Count the lines in the data below that contain the string "Политика" and reply with only that number.

DATA —
- - - - - - -

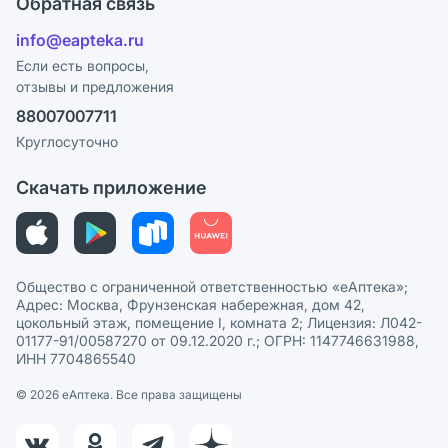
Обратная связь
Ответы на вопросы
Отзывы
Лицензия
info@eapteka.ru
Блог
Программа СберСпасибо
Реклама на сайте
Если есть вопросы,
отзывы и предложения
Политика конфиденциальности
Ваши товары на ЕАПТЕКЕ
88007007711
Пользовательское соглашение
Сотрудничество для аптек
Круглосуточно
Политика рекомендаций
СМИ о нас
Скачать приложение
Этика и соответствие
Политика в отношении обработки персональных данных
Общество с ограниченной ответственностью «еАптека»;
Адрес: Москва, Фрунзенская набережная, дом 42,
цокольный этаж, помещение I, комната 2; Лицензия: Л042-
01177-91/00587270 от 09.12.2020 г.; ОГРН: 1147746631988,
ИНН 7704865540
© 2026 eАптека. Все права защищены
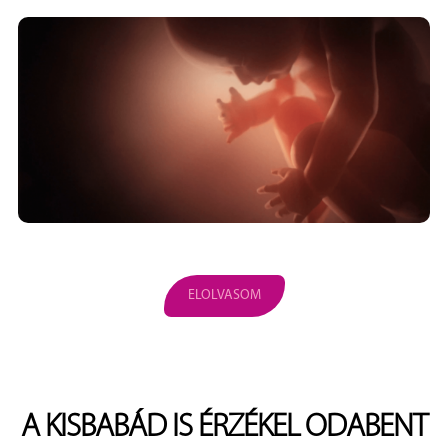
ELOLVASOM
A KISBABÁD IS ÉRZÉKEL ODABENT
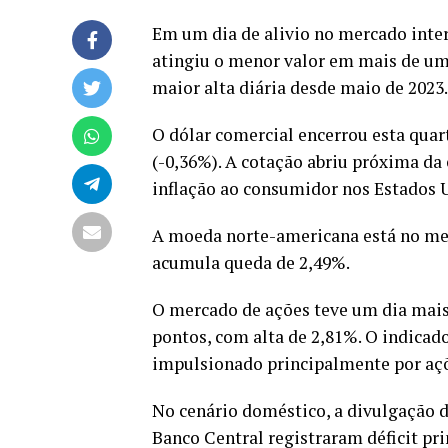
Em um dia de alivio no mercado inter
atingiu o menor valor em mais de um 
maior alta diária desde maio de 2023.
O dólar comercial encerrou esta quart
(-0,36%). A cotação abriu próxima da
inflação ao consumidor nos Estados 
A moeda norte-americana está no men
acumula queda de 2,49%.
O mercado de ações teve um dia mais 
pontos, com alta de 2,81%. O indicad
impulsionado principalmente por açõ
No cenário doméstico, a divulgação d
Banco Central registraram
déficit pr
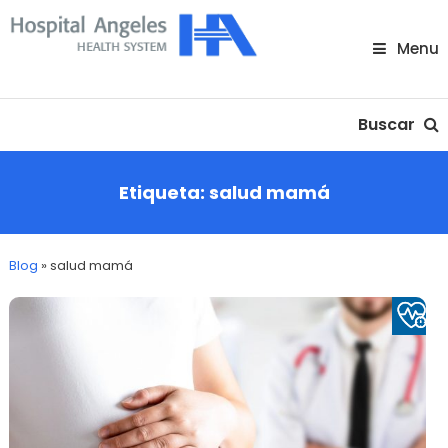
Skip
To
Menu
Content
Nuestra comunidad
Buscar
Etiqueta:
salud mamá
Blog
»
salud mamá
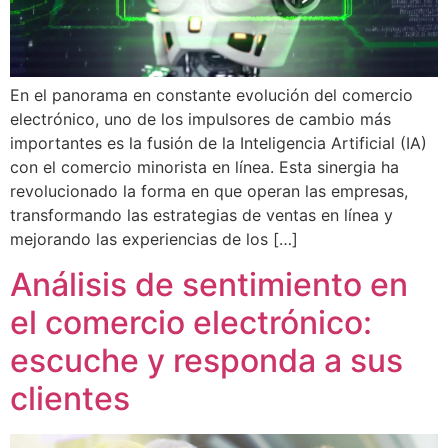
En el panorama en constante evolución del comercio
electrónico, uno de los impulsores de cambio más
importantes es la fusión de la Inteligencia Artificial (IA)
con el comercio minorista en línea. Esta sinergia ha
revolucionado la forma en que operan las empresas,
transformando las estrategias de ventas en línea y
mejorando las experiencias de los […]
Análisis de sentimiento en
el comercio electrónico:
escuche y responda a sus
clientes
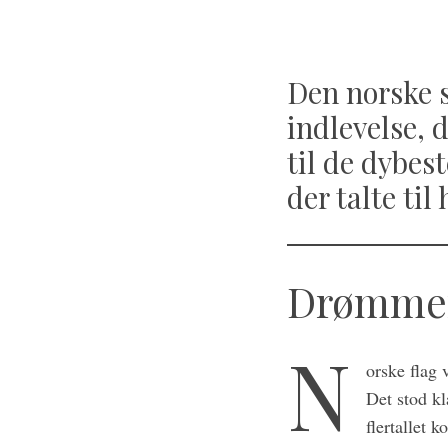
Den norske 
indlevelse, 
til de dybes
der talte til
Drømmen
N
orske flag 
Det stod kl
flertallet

- - - - - - -

EXERCISE RESPONSE — 3